• **What to work on**
Please write out exactly the lines from the opening of the listing through the line that holds "o svůj mobilní", including both, and nothing else; no pictures.

• **Material provided**
☆ ☆ ☆
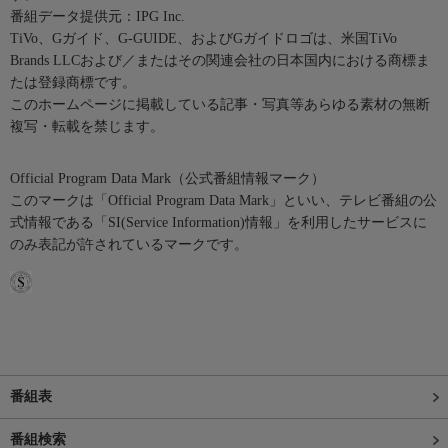
番組データ提供元：IPG Inc.
TiVo、Gガイド、G-GUIDE、およびGガイドロゴは、米国TiVo
Brands LLCおよび／またはその関連会社の日本国内における商標ま
たは登録商標です。
このホームページに掲載している記事・写真等あらゆる素材の無断
複写・転載を禁じます。
Official Program Data Mark（公式番組情報マーク）
このマークは「Official Program Data Mark」といい、テレビ番組の公
式情報である「SI(Service Information)情報」を利用したサービスに
のみ表記が許されているマークです。
番組表
番組検索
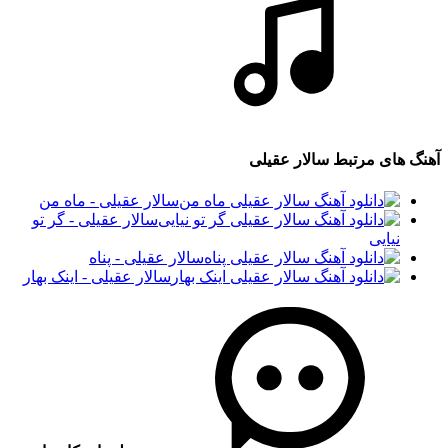
آهنگ های مرتبط
سالار عقیلی
سالار عقیلی - ماه من
سالار عقیلی - گر تو
نیایی
سالار عقیلی - پناه
سالار عقیلی - اینک بهار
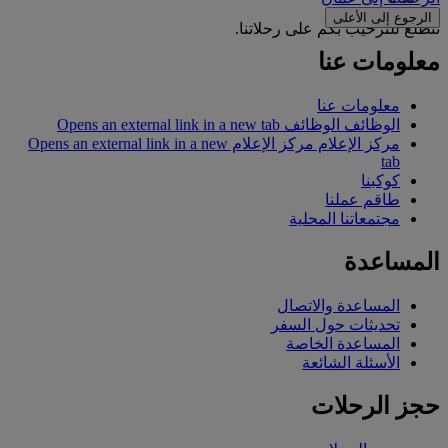
الرجوع إلى الأعلى
نتطلع للترحيب بكم على رحلاتنا.
معلومات عنا
معلومات عنا
الوظائف
الوظائف Opens an external link in a new tab
مركز الإعلام
مركز الإعلام Opens an external link in a new
tab
كوكبنا
طاقم عملنا
مجتمعاتنا المحلية
المساعدة
المساعدة والاتصال
تحديثات حول السفر
المساعدة الخاصة
الأسئلة الشائعة
حجز الرحلات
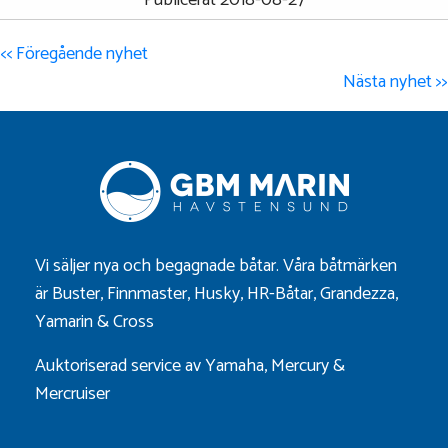
Publicerat 2018-08-27
<< Föregående nyhet
Nästa nyhet >>
Vi säljer nya och begagnade båtar. Våra båtmärken
är
Buster
,
Finnmaster
,
Husky
,
HR-Båtar
,
Grandezza
,
Yamarin
&
Cross
Auktoriserad service av Yamaha, Mercury &
Mercruiser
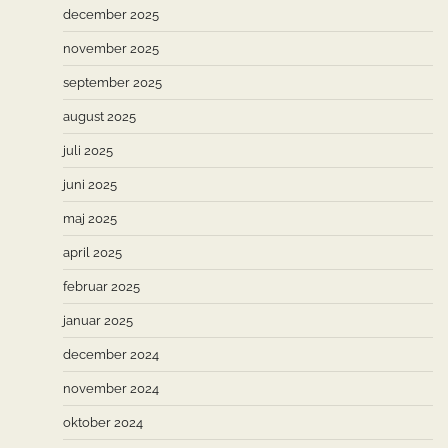
december 2025
november 2025
september 2025
august 2025
juli 2025
juni 2025
maj 2025
april 2025
februar 2025
januar 2025
december 2024
november 2024
oktober 2024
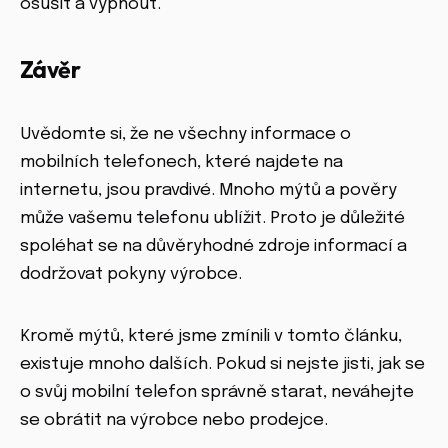
osušit a vypnout.
Závěr
Uvědomte si, že ne všechny informace o
mobilních telefonech, které najdete na
internetu, jsou pravdivé. Mnoho mýtů a pověry
může vašemu telefonu ublížit. Proto je důležité
spoléhat se na důvěryhodné zdroje informací a
dodržovat pokyny výrobce.
Kromě mýtů, které jsme zmínili v tomto článku,
existuje mnoho dalších. Pokud si nejste jisti, jak se
o svůj mobilní telefon správně starat, neváhejte
se obrátit na výrobce nebo prodejce.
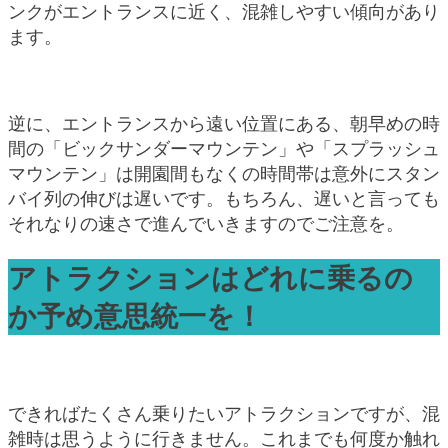
ンクがエントランスに近く、混雑しやすい傾向があり
ます。
逆に、エントランスから遠い位置にある、朝早めの時
間の「ビックサンダーマウンテン」や「スプラッシュ
マウンテン」は開園間もなくの時間帯は意外にスタン
バイ列の伸びは遅いです。もちろん、遅いと言っても
それなりの速さで進んでいきますのでご注意を。
アトラクションはどれに乗るの
か予め意思統一を！
できればたくさん乗りたいアトラクションですが、混
雑時は思うように行きません。これまでも何度か触れ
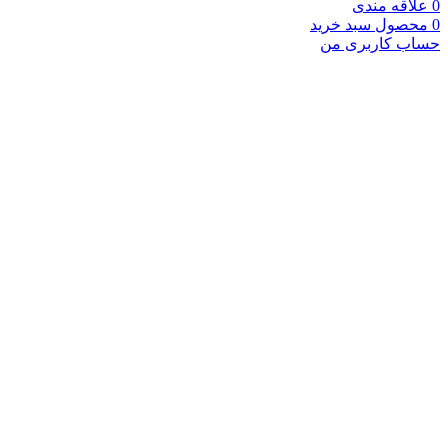
0
علاقه مندی
0
محصول
سبد خرید
حساب کاربری من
☆ ☆ ☆
• **Written solution**
番組データ提供元：IPG Inc.
TiVo、Gガイド、G-GUIDE、およびGガイドロゴは、米国TiVo
Brands LLCおよび／またはその関連会社の日本国内における商標ま
たは登録商標です。
このホームページに掲載している記事・写真等あらゆる素材の無断
複写・転載を禁じます。
Official Program Data Mark（公式番組情報マーク）
このマークは「Official Program Data Mark」といい、テレビ番組の公
式情報である「SI(Service Information)情報」を利用したサービスに
のみ表記が許されているマークです。
番組表
番組検索
آهنگ های مرتبط
سالار عقیلی
سالار عقیلی - ماه من
سالار عقیلی - گر تو
نیایی
سالار عقیلی - پناه
سالار عقیلی - اینک بهار
الرجوع إلى الأعلى
نتطلع للترحيب بكم على رحلاتنا.
معلومات عنا
معلومات عنا
الوظائف
الوظائف Opens an external link in a new tab
مركز الإعلام
مركز الإعلام Opens an external link in a new
tab
كوكبنا
طاقم عملنا
مجتمعاتنا المحلية
المساعدة
المساعدة والاتصال
تحديثات حول السفر
المساعدة الخاصة
الأسئلة الشائعة
حجز الرحلات
Publicerat 2018-08-27
<< Föregående nyhet
Nästa nyhet >>
Vi säljer nya och begagnade båtar. Våra båtmärken
är
Buster
,
Finnmaster
,
Husky
,
HR-Båtar
,
Grandezza
,
Yamarin
&
Cross
Auktoriserad service av Yamaha, Mercury &
Mercruiser
december 2025
november 2025
september 2025
august 2025
juli 2025
juni 2025
maj 2025
april 2025
februar 2025
januar 2025
december 2024
november 2024
oktober 2024
osušit a vypnout.
Závěr
Uvědomte si, že ne všechny informace o
mobilních telefonech, které najdete na
internetu, jsou pravdivé. Mnoho mýtů a pověry
může vašemu telefonu ublížit. Proto je důležité
spoléhat se na důvěryhodné zdroje informací a
dodržovat pokyny výrobce.
Kromě mýtů, které jsme zmínili v tomto článku,
existuje mnoho dalších. Pokud si nejste jisti, jak se
o svůj mobilní telefon správně starat, neváhejte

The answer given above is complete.